→ **REQUIRED ACTION**:
Nothing but the lines from the start of the data through the line with "left elbow: (412, 753)" should appear in the answer, each retyped exactly, and pictures should not.

→ **ENTRIES SUPPLIED**:
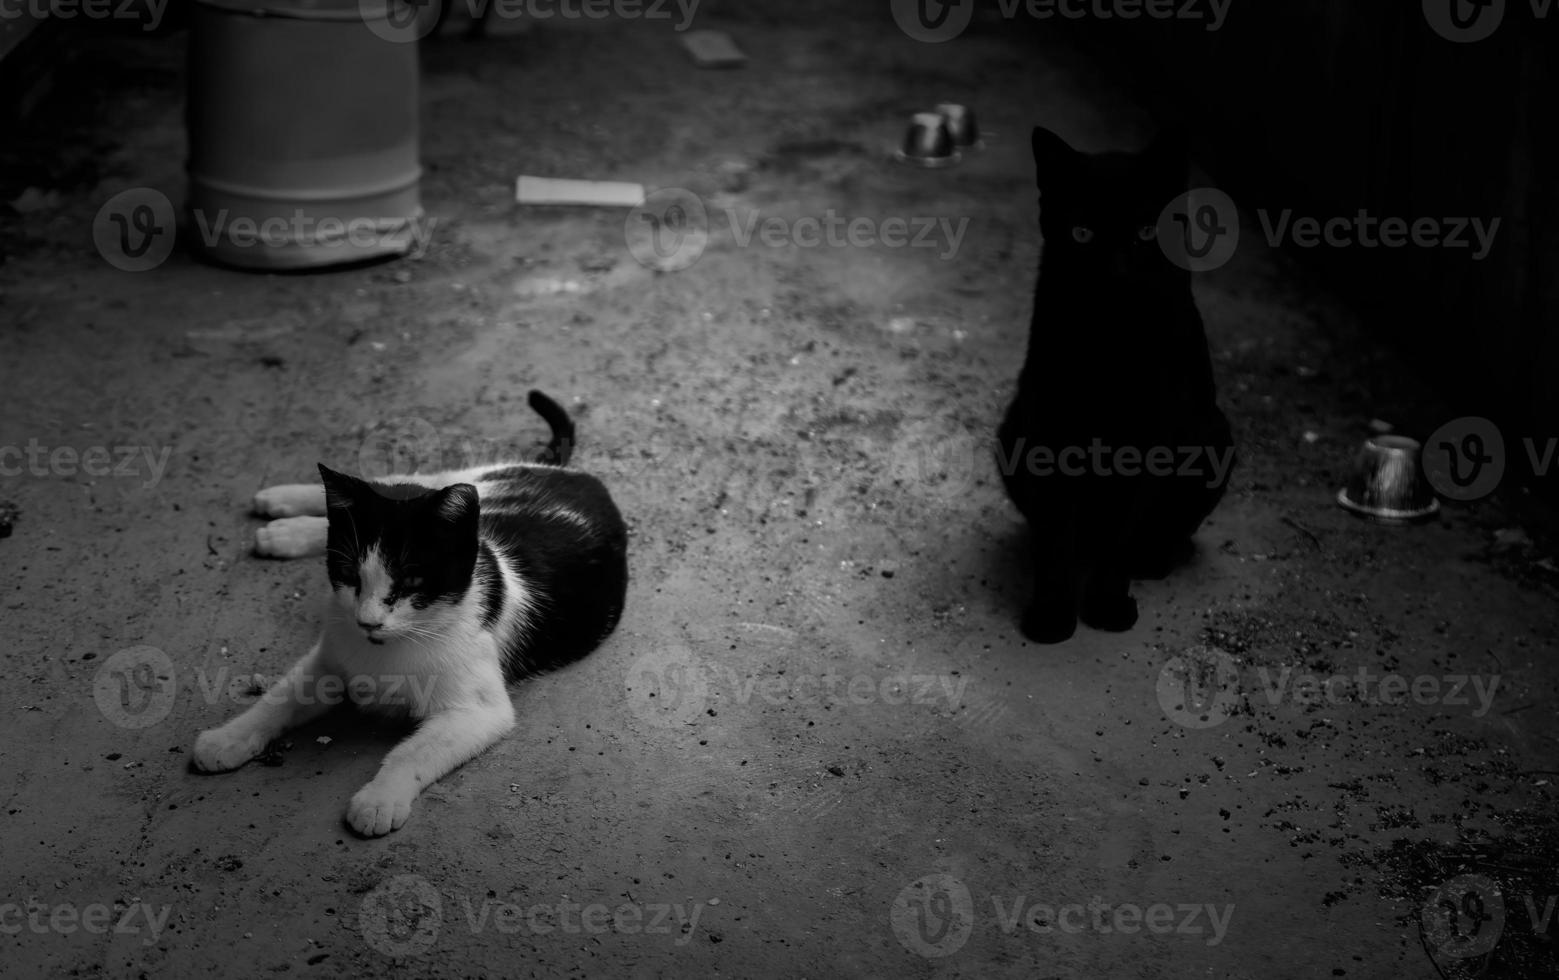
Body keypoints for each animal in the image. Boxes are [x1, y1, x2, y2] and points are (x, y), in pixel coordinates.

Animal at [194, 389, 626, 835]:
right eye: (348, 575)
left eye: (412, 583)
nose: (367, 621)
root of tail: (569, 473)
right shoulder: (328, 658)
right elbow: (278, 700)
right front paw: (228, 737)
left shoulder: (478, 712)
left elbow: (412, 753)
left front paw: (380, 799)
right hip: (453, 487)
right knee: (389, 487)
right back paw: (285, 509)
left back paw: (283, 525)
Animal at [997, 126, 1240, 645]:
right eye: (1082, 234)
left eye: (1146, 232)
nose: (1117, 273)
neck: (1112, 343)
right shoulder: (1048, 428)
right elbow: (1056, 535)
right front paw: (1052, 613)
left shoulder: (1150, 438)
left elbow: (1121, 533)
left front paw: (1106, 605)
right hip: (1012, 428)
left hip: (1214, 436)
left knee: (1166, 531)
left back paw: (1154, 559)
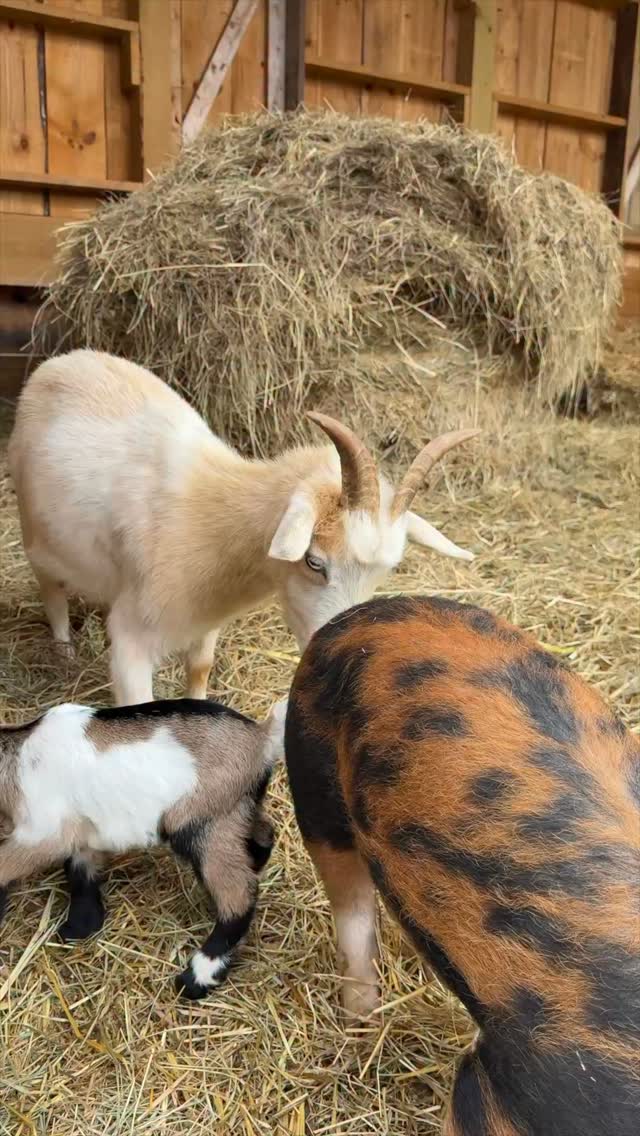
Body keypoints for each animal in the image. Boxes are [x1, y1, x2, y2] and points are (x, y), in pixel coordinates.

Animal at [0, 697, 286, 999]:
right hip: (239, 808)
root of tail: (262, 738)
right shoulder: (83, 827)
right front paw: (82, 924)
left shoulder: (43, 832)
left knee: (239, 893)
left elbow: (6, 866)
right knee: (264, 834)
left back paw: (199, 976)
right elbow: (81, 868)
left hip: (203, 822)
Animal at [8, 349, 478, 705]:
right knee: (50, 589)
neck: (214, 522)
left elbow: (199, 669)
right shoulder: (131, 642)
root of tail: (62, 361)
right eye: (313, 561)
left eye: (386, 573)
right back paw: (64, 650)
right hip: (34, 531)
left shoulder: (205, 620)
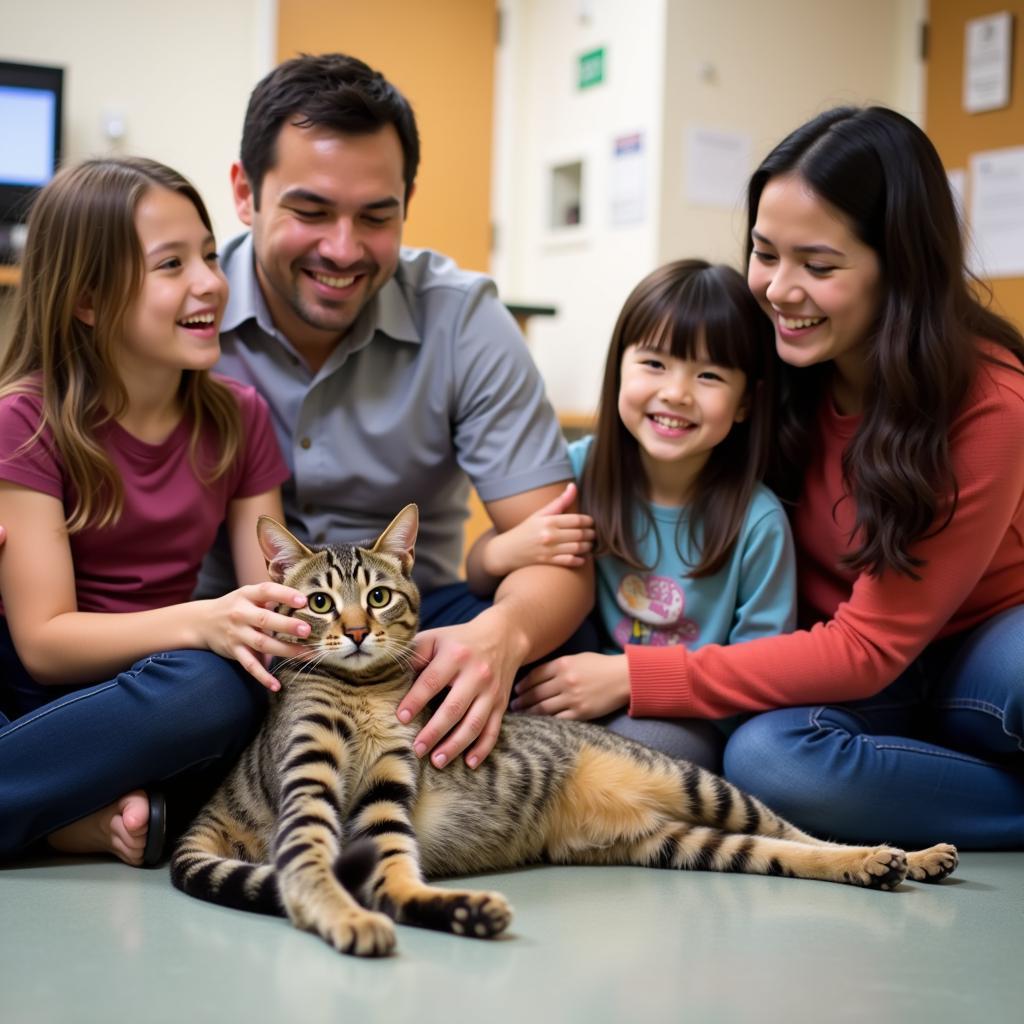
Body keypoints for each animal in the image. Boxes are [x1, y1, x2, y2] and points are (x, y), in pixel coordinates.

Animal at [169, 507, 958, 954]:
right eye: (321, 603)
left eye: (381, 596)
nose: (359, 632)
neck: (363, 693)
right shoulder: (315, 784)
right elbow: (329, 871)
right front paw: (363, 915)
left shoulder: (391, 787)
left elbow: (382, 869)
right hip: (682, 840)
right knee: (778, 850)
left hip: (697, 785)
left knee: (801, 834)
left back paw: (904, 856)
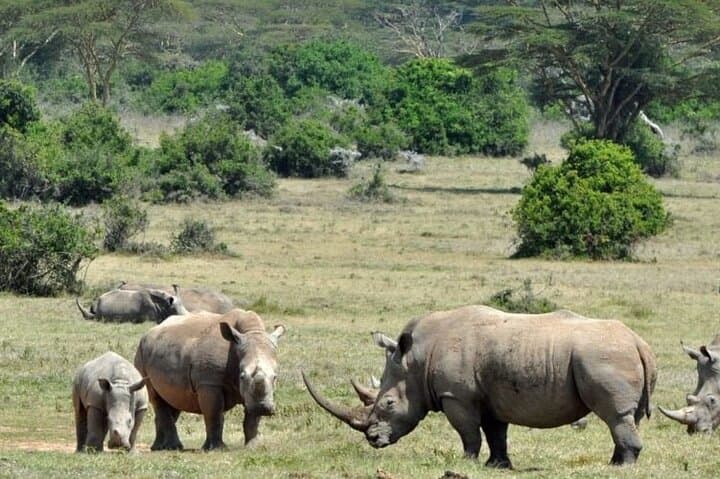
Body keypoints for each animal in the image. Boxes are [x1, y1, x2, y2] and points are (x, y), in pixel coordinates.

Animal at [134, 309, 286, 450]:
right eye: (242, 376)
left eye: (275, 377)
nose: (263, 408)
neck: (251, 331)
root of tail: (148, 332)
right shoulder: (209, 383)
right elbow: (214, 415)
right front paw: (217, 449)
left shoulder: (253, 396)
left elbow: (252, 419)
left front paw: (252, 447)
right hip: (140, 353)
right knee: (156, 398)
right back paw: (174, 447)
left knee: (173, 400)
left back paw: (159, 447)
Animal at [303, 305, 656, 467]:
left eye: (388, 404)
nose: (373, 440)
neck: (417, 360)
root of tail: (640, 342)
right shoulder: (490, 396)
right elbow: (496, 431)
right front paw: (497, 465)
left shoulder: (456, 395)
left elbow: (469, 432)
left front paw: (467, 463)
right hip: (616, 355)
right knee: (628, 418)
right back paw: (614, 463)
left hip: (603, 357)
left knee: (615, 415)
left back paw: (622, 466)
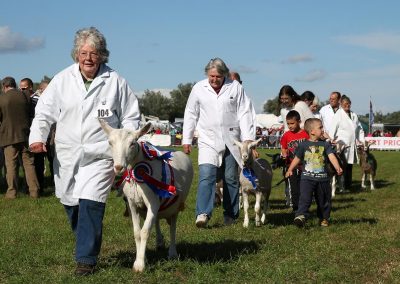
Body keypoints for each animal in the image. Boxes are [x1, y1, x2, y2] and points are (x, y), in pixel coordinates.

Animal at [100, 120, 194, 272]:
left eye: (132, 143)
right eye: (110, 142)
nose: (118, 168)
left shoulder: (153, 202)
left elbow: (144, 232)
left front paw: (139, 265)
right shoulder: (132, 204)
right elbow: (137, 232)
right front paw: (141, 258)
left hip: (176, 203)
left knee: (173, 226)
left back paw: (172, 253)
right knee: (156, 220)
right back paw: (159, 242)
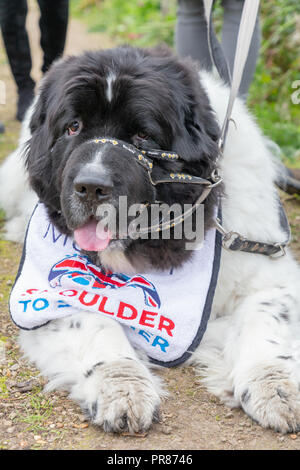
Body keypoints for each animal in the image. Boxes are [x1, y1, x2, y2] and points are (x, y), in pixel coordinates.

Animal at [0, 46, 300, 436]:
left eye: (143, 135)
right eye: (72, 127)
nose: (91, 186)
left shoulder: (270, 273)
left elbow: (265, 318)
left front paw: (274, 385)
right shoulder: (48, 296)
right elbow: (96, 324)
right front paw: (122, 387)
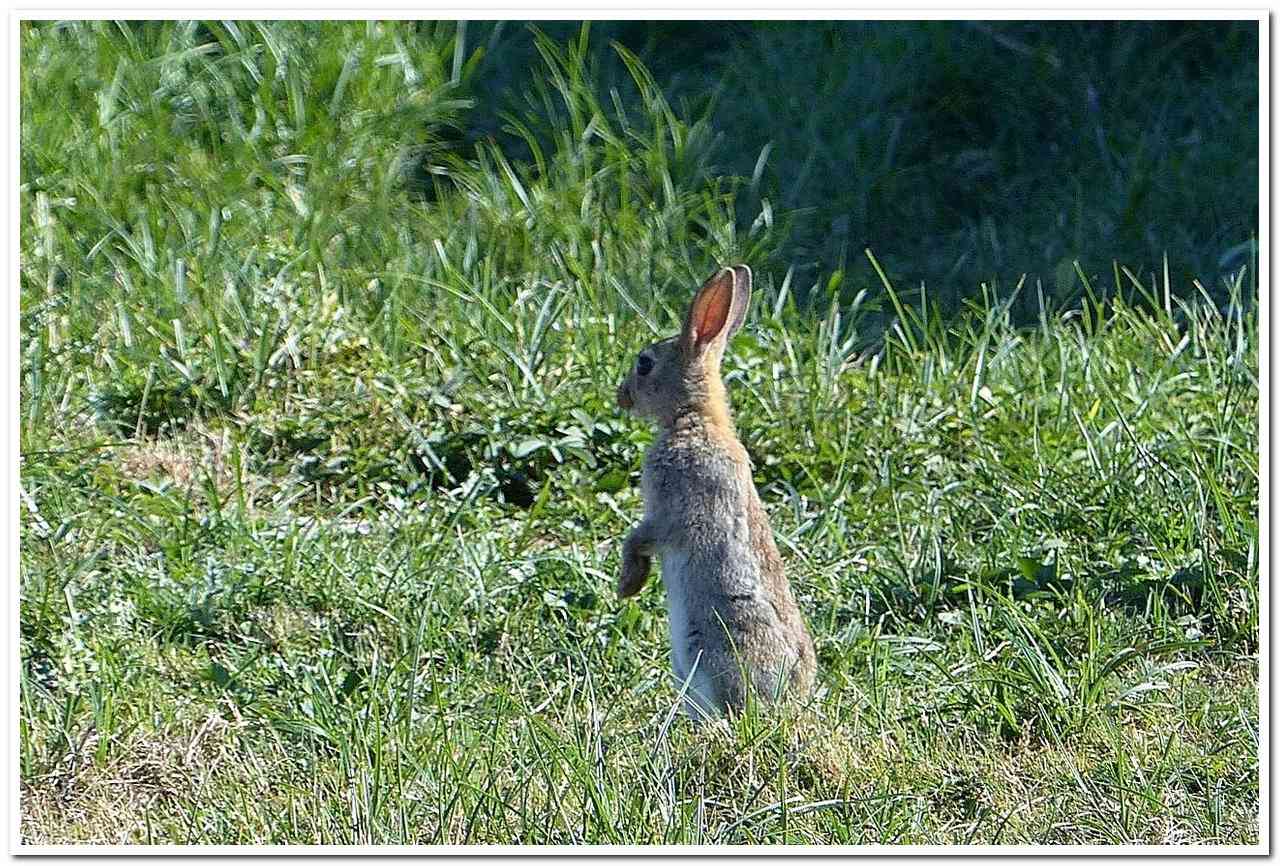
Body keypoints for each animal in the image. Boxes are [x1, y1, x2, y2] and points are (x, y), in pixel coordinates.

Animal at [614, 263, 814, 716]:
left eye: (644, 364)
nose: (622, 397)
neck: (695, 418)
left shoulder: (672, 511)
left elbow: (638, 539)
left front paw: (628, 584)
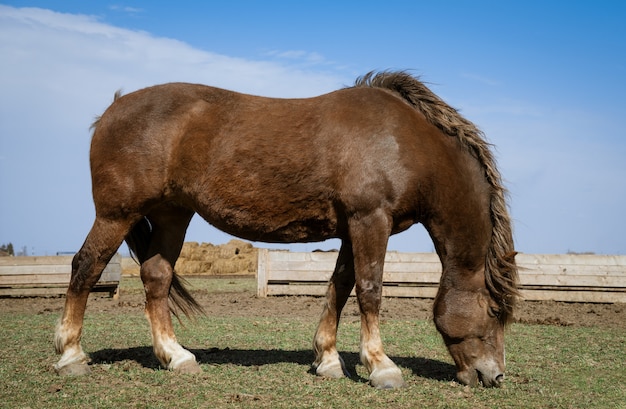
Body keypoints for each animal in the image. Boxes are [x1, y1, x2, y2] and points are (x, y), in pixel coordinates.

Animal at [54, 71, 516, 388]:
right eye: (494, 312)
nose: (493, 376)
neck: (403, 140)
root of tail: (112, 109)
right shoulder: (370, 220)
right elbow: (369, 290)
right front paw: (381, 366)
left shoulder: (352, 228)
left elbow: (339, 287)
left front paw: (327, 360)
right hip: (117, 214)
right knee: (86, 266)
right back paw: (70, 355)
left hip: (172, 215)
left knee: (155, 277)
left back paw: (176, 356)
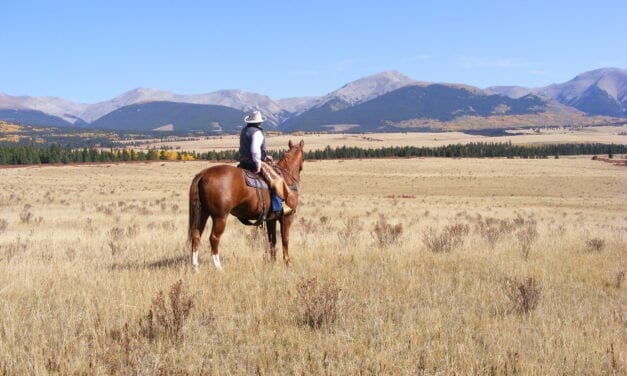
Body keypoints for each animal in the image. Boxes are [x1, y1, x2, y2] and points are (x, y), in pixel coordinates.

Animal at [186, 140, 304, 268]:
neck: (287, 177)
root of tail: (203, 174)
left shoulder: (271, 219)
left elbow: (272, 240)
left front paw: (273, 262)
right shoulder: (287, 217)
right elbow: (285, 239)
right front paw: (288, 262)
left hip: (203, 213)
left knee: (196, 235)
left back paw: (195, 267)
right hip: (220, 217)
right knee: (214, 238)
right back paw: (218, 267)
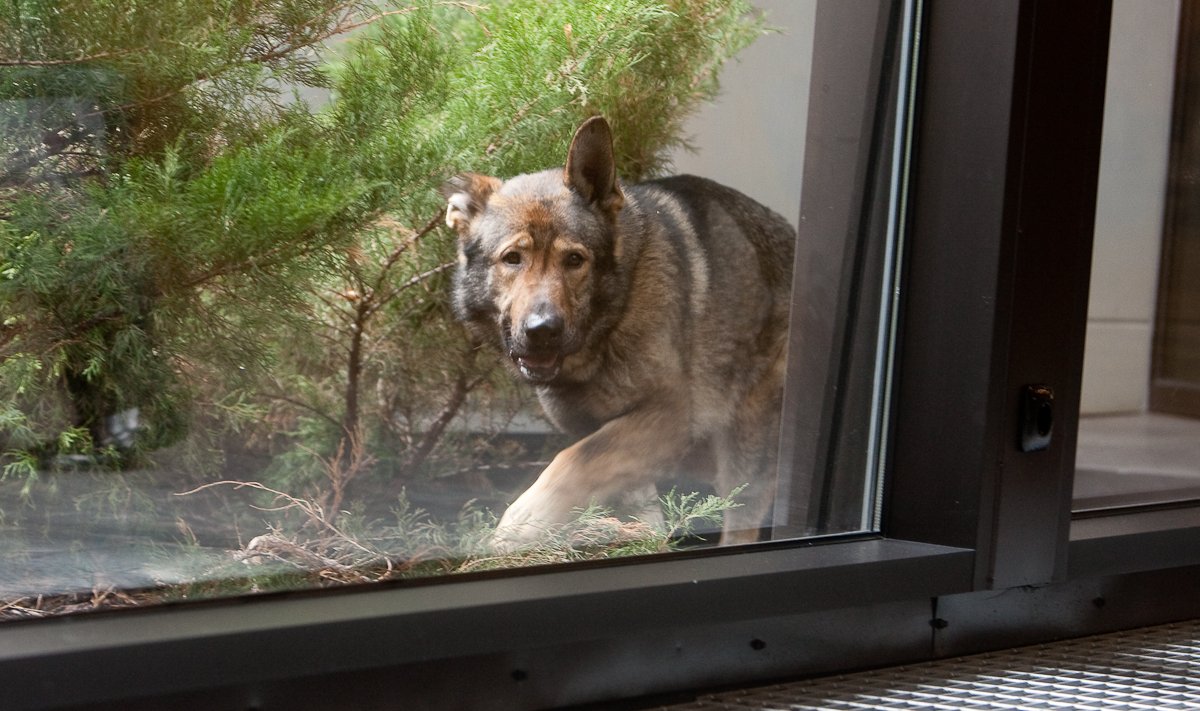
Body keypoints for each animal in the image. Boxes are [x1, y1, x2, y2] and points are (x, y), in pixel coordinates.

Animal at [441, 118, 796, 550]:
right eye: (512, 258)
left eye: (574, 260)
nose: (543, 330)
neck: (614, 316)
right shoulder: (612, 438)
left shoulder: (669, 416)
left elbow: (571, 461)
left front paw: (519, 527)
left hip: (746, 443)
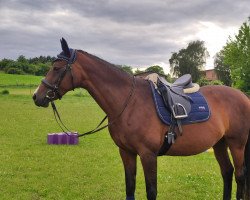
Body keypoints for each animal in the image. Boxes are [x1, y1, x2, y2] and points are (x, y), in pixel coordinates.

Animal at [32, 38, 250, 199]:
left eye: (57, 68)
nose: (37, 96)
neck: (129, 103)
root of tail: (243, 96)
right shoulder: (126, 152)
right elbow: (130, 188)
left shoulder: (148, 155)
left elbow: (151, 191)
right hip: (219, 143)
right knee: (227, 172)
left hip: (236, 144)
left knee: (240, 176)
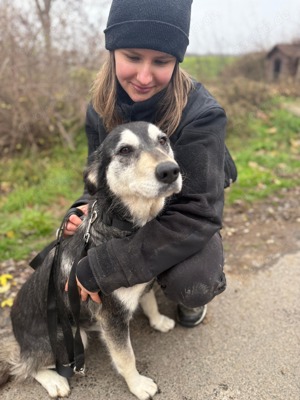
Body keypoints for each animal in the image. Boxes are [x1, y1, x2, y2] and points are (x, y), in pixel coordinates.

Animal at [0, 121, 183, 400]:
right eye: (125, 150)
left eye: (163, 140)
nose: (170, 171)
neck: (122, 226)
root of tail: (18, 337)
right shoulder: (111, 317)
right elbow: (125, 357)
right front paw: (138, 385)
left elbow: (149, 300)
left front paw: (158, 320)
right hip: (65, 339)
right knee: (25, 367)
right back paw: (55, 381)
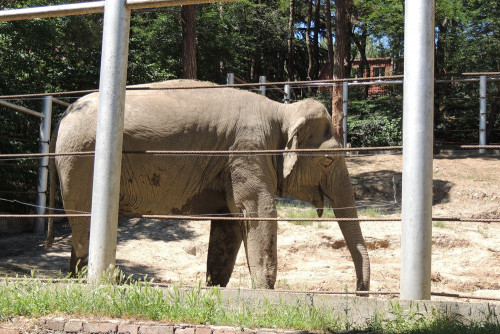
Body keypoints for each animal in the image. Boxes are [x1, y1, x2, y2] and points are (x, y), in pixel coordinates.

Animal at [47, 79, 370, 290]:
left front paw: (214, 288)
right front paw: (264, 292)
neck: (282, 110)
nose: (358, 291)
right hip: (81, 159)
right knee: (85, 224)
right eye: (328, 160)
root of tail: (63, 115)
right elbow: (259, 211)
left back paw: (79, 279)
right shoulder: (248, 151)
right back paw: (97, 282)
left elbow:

→ **OUTPUT FOR THIS EXERCISE**:
Body keypoints for each animal in the image. Boxes are [x1, y1, x2, y2] and points are (x, y), in pixel coordinates.

Animal at [194, 389, 626, 835]:
right eye: (348, 575)
left eye: (412, 583)
nose: (367, 621)
root of tail: (569, 473)
right shoulder: (328, 658)
right elbow: (278, 700)
right front paw: (228, 737)
left shoulder: (478, 712)
left elbow: (412, 753)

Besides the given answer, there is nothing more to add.